======== The data
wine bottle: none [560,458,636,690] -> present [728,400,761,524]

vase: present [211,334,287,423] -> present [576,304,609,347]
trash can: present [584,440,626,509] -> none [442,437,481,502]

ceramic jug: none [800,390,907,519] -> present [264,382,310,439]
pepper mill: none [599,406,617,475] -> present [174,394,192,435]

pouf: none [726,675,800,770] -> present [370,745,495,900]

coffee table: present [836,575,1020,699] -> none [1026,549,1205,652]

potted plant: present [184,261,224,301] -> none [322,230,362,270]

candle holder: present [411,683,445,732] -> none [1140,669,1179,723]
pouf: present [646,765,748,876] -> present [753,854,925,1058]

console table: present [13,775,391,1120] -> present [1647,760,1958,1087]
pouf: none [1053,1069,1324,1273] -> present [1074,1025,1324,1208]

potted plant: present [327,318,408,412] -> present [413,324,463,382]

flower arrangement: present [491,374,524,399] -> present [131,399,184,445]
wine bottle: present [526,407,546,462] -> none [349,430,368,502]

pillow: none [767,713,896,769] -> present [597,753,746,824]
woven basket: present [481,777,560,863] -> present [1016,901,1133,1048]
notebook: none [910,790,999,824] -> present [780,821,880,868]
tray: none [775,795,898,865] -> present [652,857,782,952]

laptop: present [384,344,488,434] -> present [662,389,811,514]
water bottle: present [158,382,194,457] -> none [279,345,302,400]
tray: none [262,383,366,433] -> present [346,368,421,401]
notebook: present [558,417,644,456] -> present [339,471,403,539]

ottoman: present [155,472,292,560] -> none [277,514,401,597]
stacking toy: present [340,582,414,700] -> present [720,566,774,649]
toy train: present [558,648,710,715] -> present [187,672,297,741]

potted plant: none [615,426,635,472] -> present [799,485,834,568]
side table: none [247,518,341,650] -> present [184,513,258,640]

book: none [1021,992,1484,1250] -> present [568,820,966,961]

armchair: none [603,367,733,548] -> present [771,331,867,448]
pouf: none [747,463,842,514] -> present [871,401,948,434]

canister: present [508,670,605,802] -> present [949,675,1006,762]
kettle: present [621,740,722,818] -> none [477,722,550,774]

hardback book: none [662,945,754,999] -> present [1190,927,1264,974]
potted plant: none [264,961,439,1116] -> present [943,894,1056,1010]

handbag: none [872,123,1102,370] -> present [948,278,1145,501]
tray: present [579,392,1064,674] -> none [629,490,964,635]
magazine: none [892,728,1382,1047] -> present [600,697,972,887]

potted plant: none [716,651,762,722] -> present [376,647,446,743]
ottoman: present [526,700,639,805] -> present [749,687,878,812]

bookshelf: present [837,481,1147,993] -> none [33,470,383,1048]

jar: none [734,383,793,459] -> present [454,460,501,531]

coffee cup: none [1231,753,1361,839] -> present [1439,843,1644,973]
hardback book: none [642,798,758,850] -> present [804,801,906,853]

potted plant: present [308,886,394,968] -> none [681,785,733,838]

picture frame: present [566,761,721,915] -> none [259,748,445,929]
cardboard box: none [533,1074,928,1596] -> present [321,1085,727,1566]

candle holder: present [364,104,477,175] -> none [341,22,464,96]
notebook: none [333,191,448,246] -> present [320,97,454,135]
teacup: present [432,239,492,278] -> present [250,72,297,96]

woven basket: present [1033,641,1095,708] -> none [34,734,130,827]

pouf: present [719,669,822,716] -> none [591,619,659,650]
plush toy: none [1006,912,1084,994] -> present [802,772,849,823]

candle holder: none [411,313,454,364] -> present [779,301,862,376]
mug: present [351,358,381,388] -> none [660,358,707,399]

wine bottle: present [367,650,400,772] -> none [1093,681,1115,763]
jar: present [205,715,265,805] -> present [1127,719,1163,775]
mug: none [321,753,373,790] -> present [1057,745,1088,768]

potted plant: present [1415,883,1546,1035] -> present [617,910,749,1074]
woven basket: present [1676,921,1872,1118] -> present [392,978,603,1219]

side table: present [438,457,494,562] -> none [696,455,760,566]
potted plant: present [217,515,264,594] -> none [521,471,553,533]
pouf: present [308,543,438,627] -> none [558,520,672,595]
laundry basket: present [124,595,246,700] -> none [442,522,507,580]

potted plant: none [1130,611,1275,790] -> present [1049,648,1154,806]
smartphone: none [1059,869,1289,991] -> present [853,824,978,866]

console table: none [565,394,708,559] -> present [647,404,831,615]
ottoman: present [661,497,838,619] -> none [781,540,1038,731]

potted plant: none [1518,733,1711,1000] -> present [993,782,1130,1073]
================
• _Goal of the exercise_
Every line above that includes "basket" counts toward one total; give that total by itself.

• _Exercise output_
4